Moray resented Bothwell's influence and took advantage of his feud with the Earl of Arran to imprison him in Bothwell escaped and fled to France, at which point Moray persuaded Mary to put down a supposed rebellion by Bothwell's friend, the Earl of Huntly, in the Catholic north-west of Scotland. Because she was determined to succeed Elizabeth I as Queen of England. Moray had promised her that if she crushed the Huntly rebellion Elizabeth would look favourably on her claim - and she believed him.

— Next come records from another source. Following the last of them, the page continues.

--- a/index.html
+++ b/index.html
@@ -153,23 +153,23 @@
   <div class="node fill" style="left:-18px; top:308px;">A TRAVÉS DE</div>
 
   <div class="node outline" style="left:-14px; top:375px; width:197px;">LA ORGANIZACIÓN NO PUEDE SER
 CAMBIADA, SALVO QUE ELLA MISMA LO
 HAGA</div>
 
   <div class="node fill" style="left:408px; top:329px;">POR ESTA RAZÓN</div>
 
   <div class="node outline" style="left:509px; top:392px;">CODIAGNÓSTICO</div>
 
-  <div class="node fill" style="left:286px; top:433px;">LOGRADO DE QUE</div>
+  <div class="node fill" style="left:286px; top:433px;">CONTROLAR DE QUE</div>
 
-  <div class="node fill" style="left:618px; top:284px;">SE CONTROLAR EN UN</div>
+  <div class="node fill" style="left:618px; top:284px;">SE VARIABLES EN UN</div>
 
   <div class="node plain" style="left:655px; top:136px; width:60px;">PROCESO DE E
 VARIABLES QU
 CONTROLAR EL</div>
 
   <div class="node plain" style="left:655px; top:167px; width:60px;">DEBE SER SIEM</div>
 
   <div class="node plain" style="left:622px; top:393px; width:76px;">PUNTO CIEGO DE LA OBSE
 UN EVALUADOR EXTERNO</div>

But even with Huntly dead, Elizabeth refused to meet her. Mary had trusted her older half-brother, but he had simply used her to destroy a personal enemy and, in the process, further the Protestant cause. It was a turning point; Mary no longer trusted Moray and the Protestant lords and now turned, or returned, to the Catholic ticket. It is generally believed that Bothwell was absent from Scotland during the crucial next two years when Mary began to take matters into her own hands.

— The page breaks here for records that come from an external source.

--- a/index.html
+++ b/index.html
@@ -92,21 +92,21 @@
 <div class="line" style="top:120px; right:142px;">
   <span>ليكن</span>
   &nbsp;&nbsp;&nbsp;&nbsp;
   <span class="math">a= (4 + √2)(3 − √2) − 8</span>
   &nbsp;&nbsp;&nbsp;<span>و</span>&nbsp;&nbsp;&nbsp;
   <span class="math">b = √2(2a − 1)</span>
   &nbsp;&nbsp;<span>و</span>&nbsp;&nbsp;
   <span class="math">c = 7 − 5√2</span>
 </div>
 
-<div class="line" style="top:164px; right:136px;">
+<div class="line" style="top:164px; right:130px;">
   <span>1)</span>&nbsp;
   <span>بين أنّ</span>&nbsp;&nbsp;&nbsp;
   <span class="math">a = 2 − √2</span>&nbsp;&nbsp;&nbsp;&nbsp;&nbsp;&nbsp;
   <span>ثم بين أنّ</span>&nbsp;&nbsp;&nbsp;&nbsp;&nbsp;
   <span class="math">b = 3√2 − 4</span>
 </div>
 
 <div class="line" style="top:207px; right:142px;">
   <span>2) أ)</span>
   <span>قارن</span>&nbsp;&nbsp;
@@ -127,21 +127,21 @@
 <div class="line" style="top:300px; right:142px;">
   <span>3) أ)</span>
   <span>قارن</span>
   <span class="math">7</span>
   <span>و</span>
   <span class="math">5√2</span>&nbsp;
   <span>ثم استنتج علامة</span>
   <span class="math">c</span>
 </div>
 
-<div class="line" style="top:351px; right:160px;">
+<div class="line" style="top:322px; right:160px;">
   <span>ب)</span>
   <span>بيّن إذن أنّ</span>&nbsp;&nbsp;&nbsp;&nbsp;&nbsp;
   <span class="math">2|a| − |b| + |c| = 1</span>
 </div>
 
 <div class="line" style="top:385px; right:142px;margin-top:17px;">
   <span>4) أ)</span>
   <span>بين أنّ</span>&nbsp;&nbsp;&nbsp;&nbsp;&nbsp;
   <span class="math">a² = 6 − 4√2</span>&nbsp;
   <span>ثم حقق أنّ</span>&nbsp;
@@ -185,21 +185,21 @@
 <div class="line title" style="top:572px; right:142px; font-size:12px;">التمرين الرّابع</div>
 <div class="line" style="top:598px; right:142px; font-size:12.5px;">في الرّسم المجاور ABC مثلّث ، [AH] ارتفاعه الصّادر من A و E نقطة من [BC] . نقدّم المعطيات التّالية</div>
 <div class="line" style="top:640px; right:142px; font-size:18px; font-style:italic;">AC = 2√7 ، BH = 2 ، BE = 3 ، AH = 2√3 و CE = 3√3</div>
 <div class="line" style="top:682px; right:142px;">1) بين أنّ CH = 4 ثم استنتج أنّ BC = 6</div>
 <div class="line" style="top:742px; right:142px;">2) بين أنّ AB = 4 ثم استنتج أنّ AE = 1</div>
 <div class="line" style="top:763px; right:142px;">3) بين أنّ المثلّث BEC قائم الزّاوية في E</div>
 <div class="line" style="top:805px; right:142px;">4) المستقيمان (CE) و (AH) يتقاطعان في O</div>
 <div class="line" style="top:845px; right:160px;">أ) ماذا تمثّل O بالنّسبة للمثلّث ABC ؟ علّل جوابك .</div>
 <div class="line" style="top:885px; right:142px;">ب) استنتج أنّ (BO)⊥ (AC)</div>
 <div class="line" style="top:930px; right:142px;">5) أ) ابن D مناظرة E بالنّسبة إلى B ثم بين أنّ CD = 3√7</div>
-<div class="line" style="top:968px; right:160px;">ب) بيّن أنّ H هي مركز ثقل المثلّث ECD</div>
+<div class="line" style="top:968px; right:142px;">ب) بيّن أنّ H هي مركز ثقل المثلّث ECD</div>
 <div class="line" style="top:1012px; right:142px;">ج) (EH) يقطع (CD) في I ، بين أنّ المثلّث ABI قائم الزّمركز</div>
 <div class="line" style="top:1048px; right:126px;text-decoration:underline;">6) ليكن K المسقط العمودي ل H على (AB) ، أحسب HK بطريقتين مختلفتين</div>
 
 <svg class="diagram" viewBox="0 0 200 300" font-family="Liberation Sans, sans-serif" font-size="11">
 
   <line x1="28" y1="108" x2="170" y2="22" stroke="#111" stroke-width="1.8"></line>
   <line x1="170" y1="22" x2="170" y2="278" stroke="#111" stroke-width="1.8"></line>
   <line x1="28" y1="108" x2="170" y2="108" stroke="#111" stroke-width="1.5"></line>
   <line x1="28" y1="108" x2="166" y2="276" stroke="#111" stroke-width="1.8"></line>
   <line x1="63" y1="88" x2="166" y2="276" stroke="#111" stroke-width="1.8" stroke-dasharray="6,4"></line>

But Randolph's reports point unexpectedly to Bothwell's continuing influence. The upshot of meetings such as this one was that Mary chose Henry, Lord Darnley, as her new husband.
Collection of papers relating to Mary, Queen of Scots () - Archives Hub
By marrying Darnley, Mary hoped to strengthen the Catholic cause and enhance her claim to the English throne. The wedding took place at the Chapel Royal at Holyrood on 29 JulyMary wearing black, as befitted a widow.
Moray and some of the Protestant lords rebelled in protest, but were eventually driven into England by royal troops led by the Earls of Lennox and Bothwell, the latter having been recalled from France for the occasion.
Bothwell was now at the height of his powers, a leading member of Mary's new - and largely Catholic - council. The only fly in the ointment was Darnley. He spent little time with the Queen and even less on the affairs of state, preferring to hunt, hawk, drink and keep low company.
Gradually the Queen fell out of love. But Darnley had done one thing right: Top Alone and defenceless The remaining Protestant lords saw Darnley as the weak link. They told him that Mary's Italian secretary, a former musician named David Rizzio, had too much influence at court. Because he was Mary's lover. The jealous and gullible Darnley believed them, and agreed to take part in Rizzio's murder. He also agreed to uphold the Protestant religion, and to the return from exile of the other Protestant lords.
There has never been any evidence that Mary was having an affair with Rizzio. If she had been, Randolph would have known, yet he does not mention it in any of his reports to Cecil.
Mary, Queen of Scots has a Valois Child
She spent days in her chamber weeping, close to nervous collapse. Nevertheless, on 9 MarchMary was having a small supper party in her private apartments, with Rizzio and five close friends, when Darnley and a group of Protestant nobles burst in.
They dragged Rizzio from the table and into the next room - where they stabbed him 56 times. Bothwell had also been a target, but he managed to climb out of a window and descape to Dunbar. Alone and defenceless, Mary decided that her only hope was Darnley. Two nights after the murder she went to his room and convinced him that the Protestant lords were using him.